Worthy of Miracles

“You are worth the miracle. You are worth your dreams coming true. You are worth a new opportunity, a new door, another chance, a sudden windfall, or an unexpected manifestation. It happens every day. It’s in the wings right now. Lift the veil. Bring it on. Today, I remember that I am worthy of miracles. They are in the wings right now.” Tama Kieves, A Year Without Fear

The thing about writing is you simply have to do it. Inspiration doesn’t always strike when I sit down, but if I don’t sit down and type, then nothing comes. So here I sit, committed to this thirty minutes of writing three times a week.

The above quote is from an incredible book with daily doses of inspiration and motivation. The passage today is beautiful. It’s a reminder I need daily. I am worthy of greatness. So are you.

I’ve been thinking so much about the words that unfolded last time I wrote. The desire on my heart to uplift more women. I know it is what I’m being called to do, but the form is illusive at the moment. Is business coaching where I should go? That limits me to helping women start and/or grow a business. What about the women who don’t WANT to run a business? What about the women who want to take control of their health or their emotions (ha, says the woman who is still a massive work in progress on that one) or the woman who is overwhelmed and simply wants to breathe easier each day and find a more peaceful way of living. Is health coaching the answer? Life coaching? Nutritionist? Go back to school for psychology?

Let’s unfold these options:

Business mentor/coach: I feel like this would be a good fit because it truly lights up my soul to see someone have an idea and ACT on it. I talked to my friend Amanda during the early stages of her business Gotcha Mama. I vividly remember walking through DSW while on the phone with her. We were tossing ideas back and forth and she was confident in her desire to help moms, but she was questioning if this would work. Being able to be the one to speak the truth that she was on the right path and to encourage her to truly BELIEVE IN HERSELF was so powerful. She’s the first person who ever suggested I start business coaching. I have her to thank for this idea. So a huge part of me thinks that it would be so much fun to help women start and/or grow their businesses and be involved as a sounding board in all aspects of that. But do I have the knowledge base for it? Are the skills I’ve gained from my own business transferable to other, non-direct sales businesses? I’m thinking I could surely figure things out as I go and acquire whatever skills I don’t currently have. Sort of, learn as you go.
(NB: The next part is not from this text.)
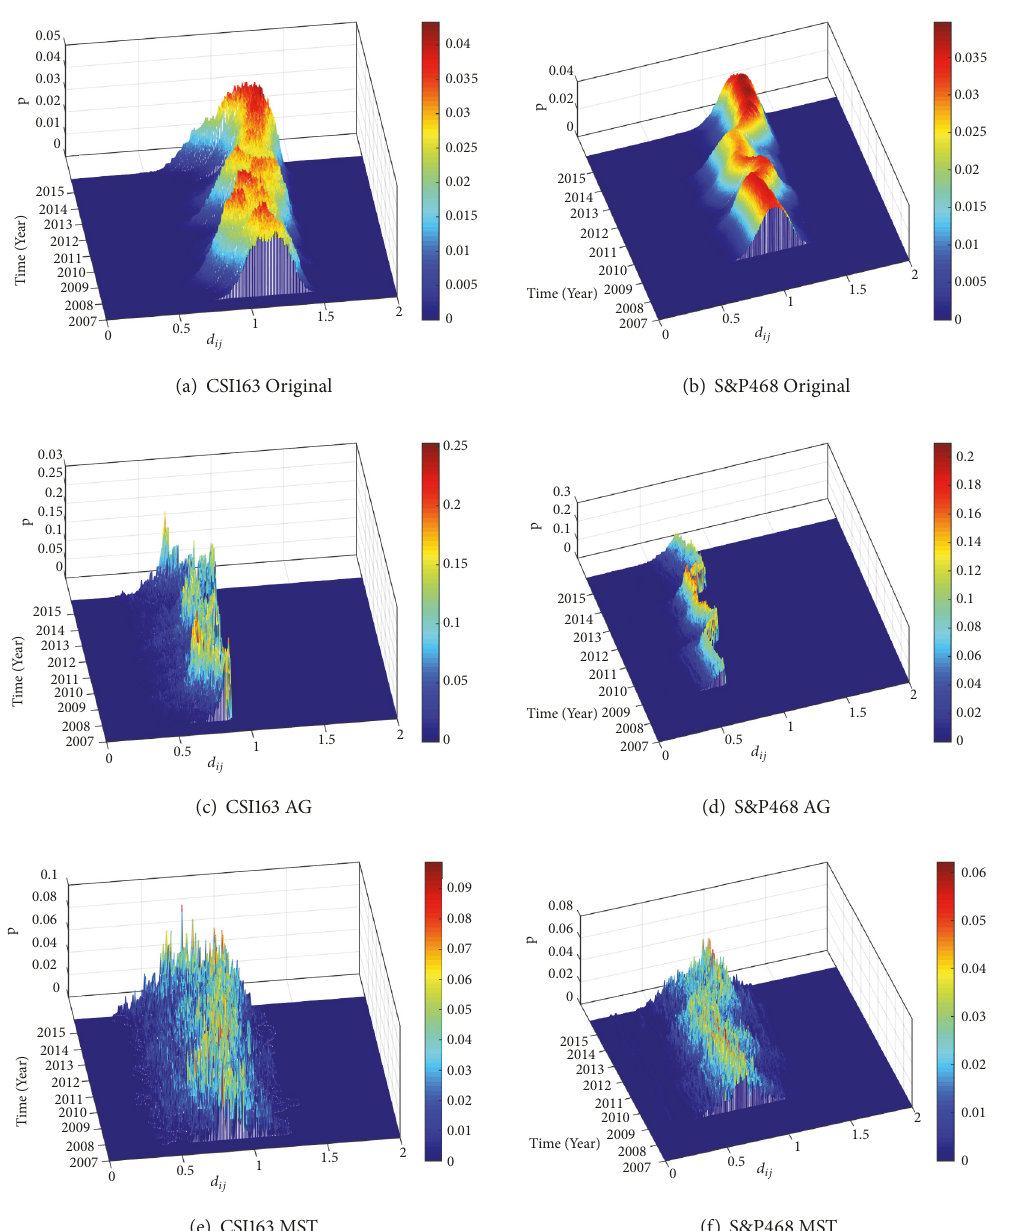
Figure 22: Probability distributions of all distances 𝑑 𝑖𝑗 of 𝑁 𝑡 , 𝐴𝐺 𝑡 , and 𝑀𝑆𝑇 𝑡 of CSI163 and S&P468 over the years in our study period between 04/01/2007 and 06/11/2015. The total number of edges is 𝑁(𝑁 − 1)/2 for 𝑁 𝑡 , and 𝑁 − 1 for 𝐴𝐺 𝑡 and 𝑀𝑆𝑇 𝑡 , respectively. Since the sliding window size 𝐿 𝐶𝑆𝐼163 = 170 and 𝐿 𝑆 & 𝑃468 = 500 , so the data only starts after a period of 𝐿 .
Health coach: So as much as I want to cheer-lead women in leading healthy lives, I think this is just too broad and there are too many health coaches out there already rocking it. I hope my health posts inspire others to move their body and put their health as a priority but I don’t think I want to start leading groups or anything like that. Now becoming certified as a yoga instructor is something on my bucket list but that’s more for my own well being and not something as a career path.
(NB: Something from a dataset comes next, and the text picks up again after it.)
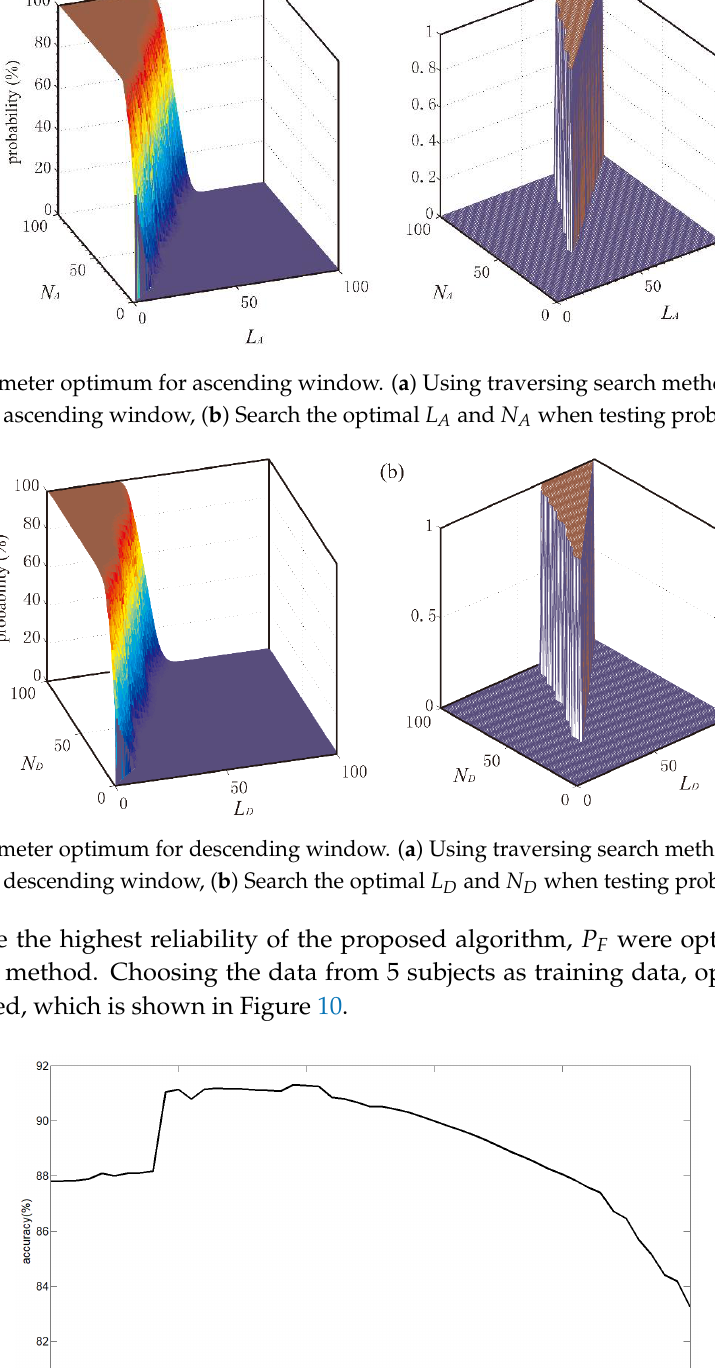
Figure 10. Parameter optimum for P F .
Life coach: What is a life coach anyway? And who the hell is qualified to be one? I mean, I’m certain I could go online and get some certification that would lend itself to this type of work, but I don’t even know what it all means. I guess I should do some research on this. It does seem like it’d be a good fit for being able to help in ALL aspects of someone’s life. Business, relationship, self confidence, health, nutrition. Hmmm, maybe this could be it. But is it too broad? Is having a niche the way to go? I suppose I could create a niche for myself in the life coaching sphere. Something like: Radiate the fuck out of your life with Ryan! Yea, that’ll take of - ha.

Nutritionist: so this one does get me all jazzed. But the thing holding me back here is that I don’t think there’s one sized fits all approach to nutrition that works for everyone. And I’m still figuring out what food fuels MY body the best, so I don’t think I’m in a position to help others, yet. I have been eyeing the Integrative Nutrition program which is a nutrition health coaching program, so maybe that is something to pursue seriously. But my gut tells me this isn’t it.

Psychologist/Psychiatrist: School time? I don’t think so. I have looked into this but at this point in time I’m not up for it. But I do wonder why people choose a health coach over a licensed therapist?!

What am I missing? There are likely other career paths I can take that would allow me to work with women. Teaching college has been something I’ve always thought would be amazing, but not sure what that class description would fall under…

I think I’m now more confused that when I started, but I’m going to believe the words of Tama Kieves and know that I am worthy of miracles. A new opportunity is on the wings. Right now. I’m ready to manifest the shit out of it. Let’s go.